All hail King Karl

2006 was a good year for haute couture. It was before all this talk of economic recession and saving your money. People were rich, fabulous, and most importantly; thin and thus were snapping up haute couture like they were a (very wealthy) kid in a candy store. 

Karl Lagerfeld at the helm of Chanel is a genius, a word thrown about too often nowadays, but when describing the Kaiser it is quite true. Chanel is the only HC house that makes a profit off the haute couture, the other houses lost money, but see HC as a large marketing push, inviting the wealthy to spend more money and the not so wealthy to indulge in perfume, lipstick or evne a pair of shoes, so for a mere slice of the cost of HC they, too, can feel like they are part of this fantasy fashion world. 

I'm planning on doing a series of Haute Couture blogs to highlight my favourite shows over the years, and what better way to start with the master and the most beautiful. Chanel Spring 2006 Haute Couture was absolutely, undeniably, incredibly, amazingly breathtaking. well made, historic, lovely pieces were sent out one after the other with not a shocker in sight. Daphne Guinness sat front row nodding her head the whole time and noting down which ones she would like to add to her considerable collection, a documentary was being filmed about 'the secret world of haute couture' (kinmoth, 2007) and Karl was in his element. Namely, lace, tweed, tulle, beading and feathers. Lots and lots of feathers. 

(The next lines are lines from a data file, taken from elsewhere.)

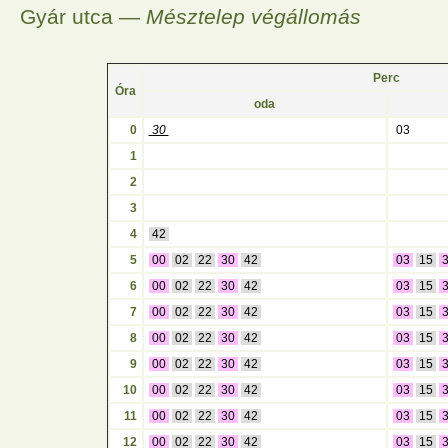
Gyár utca —
Mésztelep végállomás
Perc
Óra
oda
0
30
03
1
2
3
4
42
5
00
02
22
30
42
03
15
6
00
02
22
30
42
03
15
7
00
02
22
30
42
03
15
8
00
02
22
30
42
03
15
9
00
02
22
30
42
03
15
10
00
02
22
30
42
03
15
11
00
02
22
30
42
03
15
12
00
02
22
30
42
03
15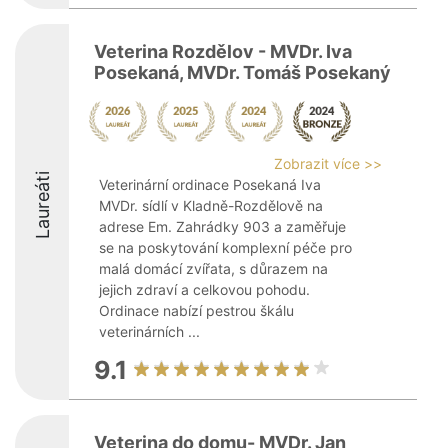
Veterina Rozdělov - MVDr. Iva
Posekaná, MVDr. Tomáš Posekaný
Zobrazit více >>
Laureáti
Veterinární ordinace Posekaná Iva
MVDr. sídlí v Kladně-Rozdělově na
adrese Em. Zahrádky 903 a zaměřuje
se na poskytování komplexní péče pro
malá domácí zvířata, s důrazem na
jejich zdraví a celkovou pohodu.
Ordinace nabízí pestrou škálu
veterinárních ...
9.1
Veterina do domu- MVDr. Jan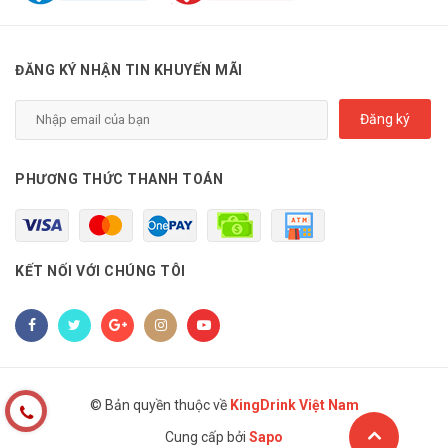
ĐĂNG KÝ NHẬN TIN KHUYẾN MÃI
Đăng ký
PHƯƠNG THỨC THANH TOÁN
KẾT NỐI VỚI CHÚNG TÔI
© Bản quyền thuộc về
KingDrink Việt Nam
Cung cấp bởi
Sapo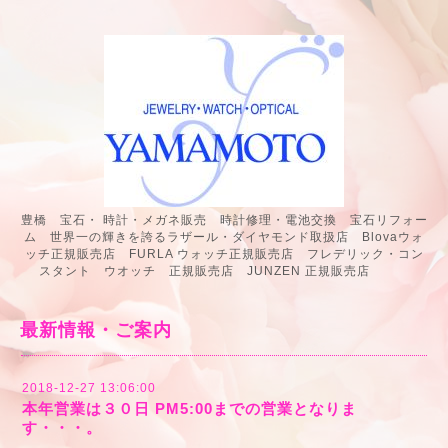
豊橋 宝石・ 時計・メガネ販売 時計修理・電池交換 宝石リフォー
ム 世界一の輝きを誇るラザール・ダイヤモンド取扱店 Blovaウォ
ッチ正規販売店 FURLA ウォッチ正規販売店 フレデリック・コン
スタント ウオッチ 正規販売店 JUNZEN 正規販売店
最新情報・ご案内
2018-12-27 13:06:00
本年営業は３０日 PM5:00までの営業となりま
す・・・。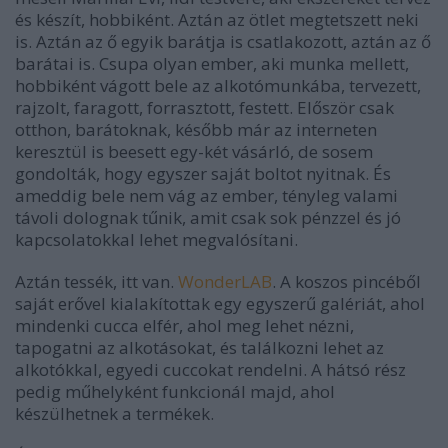
és készít, hobbiként. Aztán az ötlet megtetszett neki
is. Aztán az ő egyik barátja is csatlakozott, aztán az ő
barátai is. Csupa olyan ember, aki munka mellett,
hobbiként vágott bele az alkotómunkába, tervezett,
rajzolt, faragott, forrasztott, festett. Először csak
otthon, barátoknak, később már az interneten
keresztül is beesett egy-két vásárló, de sosem
gondolták, hogy egyszer saját boltot nyitnak. És
ameddig bele nem vág az ember, tényleg valami
távoli dolognak tűnik, amit csak sok pénzzel és jó
kapcsolatokkal lehet megvalósítani.
Aztán tessék, itt van.
WonderLAB
. A koszos pincéből
saját erővel kialakítottak egy egyszerű galériát, ahol
mindenki cucca elfér, ahol meg lehet nézni,
tapogatni az alkotásokat, és találkozni lehet az
alkotókkal, egyedi cuccokat rendelni. A hátsó rész
pedig műhelyként funkcionál majd, ahol
készülhetnek a termékek.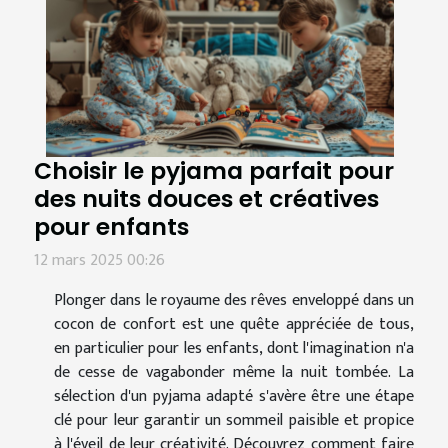
Choisir le pyjama parfait pour
des nuits douces et créatives
pour enfants
12 mars 2025 00:26
Plonger dans le royaume des rêves enveloppé dans un
cocon de confort est une quête appréciée de tous,
en particulier pour les enfants, dont l'imagination n'a
de cesse de vagabonder même la nuit tombée. La
sélection d'un pyjama adapté s'avère être une étape
clé pour leur garantir un sommeil paisible et propice
à l'éveil de leur créativité. Découvrez comment faire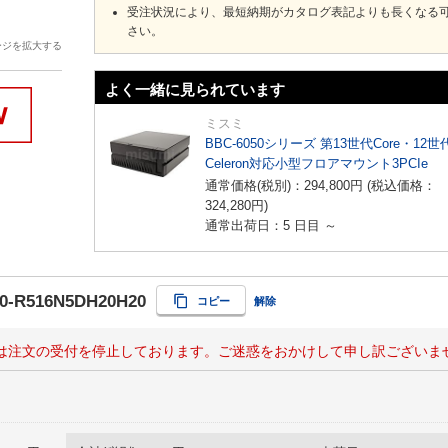
受注状況により、最短納期がカタログ表記よりも長くなる
さい。
ージを拡大する
よく一緒に見られています
ミスミ
BBC-6050シリーズ 第13世代Core・12世
Celeron対応小型フロアマウント3PCIe
通常価格(税別)：
294,800
円
(税込価格：
324,280
円
)
通常出荷日：5 日目 ～
0-R516N5DH20H20
コピー
解除
は注文の受付を停止しております。ご迷惑をおかけして申し訳ございま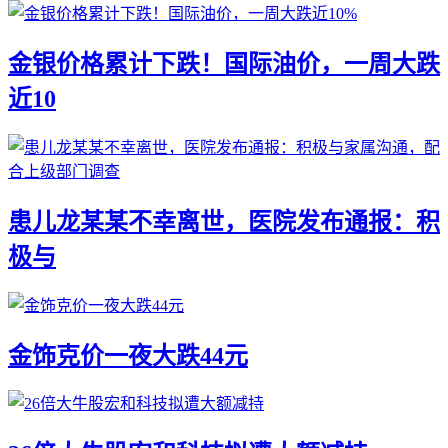
金银价格累计下跌！国际油价，一周大跌
近10
患儿龙某某不幸离世，医院发布通报：积
极与
金饰克价一夜大跌44元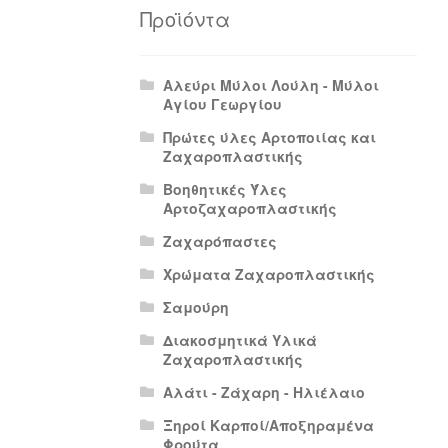
Πολιτική Απορρήτου
Πολιτική Επιστρο
Προϊόντα
Αλεύρι Μύλοι Λούλη - Μύλοι
Αγίου Γεωργίου
Πρώτες ύλες Αρτοποιίας και
Ζαχαροπλαστικής
Βοηθητικές Ύλες
Αρτοζαχαροπλαστικής
Ζαχαρόπαστες
Χρώματα Ζαχαροπλαστικής
Σαμούρη
Διακοσμητικά Υλικά
Ζαχαροπλαστικής
Αλάτι - Ζάχαρη - Ηλιέλαιο
Ξηροί Καρποί/Αποξηραμένα
Φρούτα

But whilst it was very Karl and you could see his stamp on everything it was also very Chanel. A lot of designers nowadays at the big houses forget that whilst they have to forge their own design aesthetic and identity they also have to stay true to the core of their houses. Alber Elbaz forgot that at YSL but look at him now, reaping the rewards of transforming Lanvin whilst also doing his own thing. Karl manages to be both Fendi Karl and Chanel Karl (as well as Karl Karl), and he never over extends himself. Every piece in the collection was Chanel Karl to a tee. Beautiful crafstmanship and innovative but classic design. Wearable, if couture could be called that.

Did it make me want to buy every piece? It made me wish i had the disposable income of a small african nation. The collection was like a goblet of ice cream with chocolate sauce on top, deliciously sweet and innocent but tempered by the sticky, dense and thick realisation of worldliness and sexuality. I loved it. My favourite couture collection of all time, and one that i would gladly own every single piece of (and wear every day) if body size and money allowed it. 

And he showed almost the whole collection in flats. Now that is class. 

My favourite piece in the entire collection. It took over 150 hours to make the skirt alone, with 25 people applying the feathers. Simply stunning.